By Jess Toomey
A primary school teacher is using modern satellite technology to pinpoint marine life on a section of Taranaki’s rocky shores.
West End School teacher Warren Smart is using Geographical Information System (GIS) and Global Positioning System (GPS) to locate and record marine life at the Tapuae Marine Reserve near New Plymouth.
Warren, who has been teaching for 26 years, is doing this as part of a Teachers Fellowship in Primary Science for the last six months of this year.
He applied to the Royal Society of New Zealand for the fellowship early this year because he wanted to improve his science teaching.
“It’s good to be doing something different and learning new skills,” he says.

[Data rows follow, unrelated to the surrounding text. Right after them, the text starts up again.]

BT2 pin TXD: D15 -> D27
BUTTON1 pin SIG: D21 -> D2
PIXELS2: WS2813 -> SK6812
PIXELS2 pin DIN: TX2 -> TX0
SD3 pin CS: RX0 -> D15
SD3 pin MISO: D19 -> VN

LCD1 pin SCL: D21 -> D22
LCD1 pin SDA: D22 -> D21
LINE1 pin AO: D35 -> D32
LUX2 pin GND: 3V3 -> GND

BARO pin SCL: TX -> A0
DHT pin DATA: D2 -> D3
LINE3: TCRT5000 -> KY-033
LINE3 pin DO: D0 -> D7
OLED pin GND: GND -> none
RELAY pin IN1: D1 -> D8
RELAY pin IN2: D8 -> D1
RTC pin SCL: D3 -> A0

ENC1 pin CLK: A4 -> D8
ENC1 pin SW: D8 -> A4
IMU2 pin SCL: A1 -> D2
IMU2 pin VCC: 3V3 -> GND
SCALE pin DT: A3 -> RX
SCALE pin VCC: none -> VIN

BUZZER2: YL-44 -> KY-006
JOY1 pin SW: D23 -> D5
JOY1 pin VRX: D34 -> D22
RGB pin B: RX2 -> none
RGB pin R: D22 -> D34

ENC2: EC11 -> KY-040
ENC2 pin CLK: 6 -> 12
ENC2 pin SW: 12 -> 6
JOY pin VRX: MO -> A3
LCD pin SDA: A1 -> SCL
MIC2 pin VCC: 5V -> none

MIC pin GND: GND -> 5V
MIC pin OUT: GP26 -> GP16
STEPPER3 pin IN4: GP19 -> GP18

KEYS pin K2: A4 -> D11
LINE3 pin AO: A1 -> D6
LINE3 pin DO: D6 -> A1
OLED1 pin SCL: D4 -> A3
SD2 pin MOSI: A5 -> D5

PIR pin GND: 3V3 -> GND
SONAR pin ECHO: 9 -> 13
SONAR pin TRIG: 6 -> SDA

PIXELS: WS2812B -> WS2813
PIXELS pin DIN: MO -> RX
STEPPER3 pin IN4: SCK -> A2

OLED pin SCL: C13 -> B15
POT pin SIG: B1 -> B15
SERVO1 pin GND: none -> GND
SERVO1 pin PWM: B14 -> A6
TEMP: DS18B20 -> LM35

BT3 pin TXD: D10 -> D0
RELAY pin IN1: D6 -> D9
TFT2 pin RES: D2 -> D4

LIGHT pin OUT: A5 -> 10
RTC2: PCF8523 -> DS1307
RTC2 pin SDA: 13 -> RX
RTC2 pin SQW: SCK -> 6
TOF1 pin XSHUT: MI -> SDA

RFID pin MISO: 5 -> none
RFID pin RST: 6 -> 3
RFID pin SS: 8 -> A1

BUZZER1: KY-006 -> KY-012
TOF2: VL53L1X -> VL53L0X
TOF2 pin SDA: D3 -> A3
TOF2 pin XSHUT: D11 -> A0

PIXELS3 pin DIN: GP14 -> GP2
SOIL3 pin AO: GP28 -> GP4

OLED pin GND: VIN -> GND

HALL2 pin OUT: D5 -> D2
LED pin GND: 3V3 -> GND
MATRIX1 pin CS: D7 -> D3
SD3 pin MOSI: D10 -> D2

Warren is working alongside marine biologist Erin Zydervelt from the Taranaki Regional Council (TRC) and scientist Elise Smith from the Ngamotu Marine Reserve Society.
The 48-year-old is doing a quadrat study in the reserve and is using GIS and GPS to help track wildlife and plants and will be putting data on the society’s online map.
“I’m hoping to add information about what can be found at the reserve so when other people go down there, these will act as a guide for them,” he says of the technology.
He has taken photos of an orange sponge that grows on the side of rock pools and can name different types of limpets and shellfish.
Warren is also using an underwater camera to capture different types of species living in rock pools and taking video and photos of the marine reserve.
On top of this, he is updating wiki posts, which is set up for other interested teachers and he has his own blog: http://tapuaecalling.blogspot.com/.
This keeps a regular update of what he’s doing. His latest post shows him viewing soft sediment samples under a microscope at the TRC.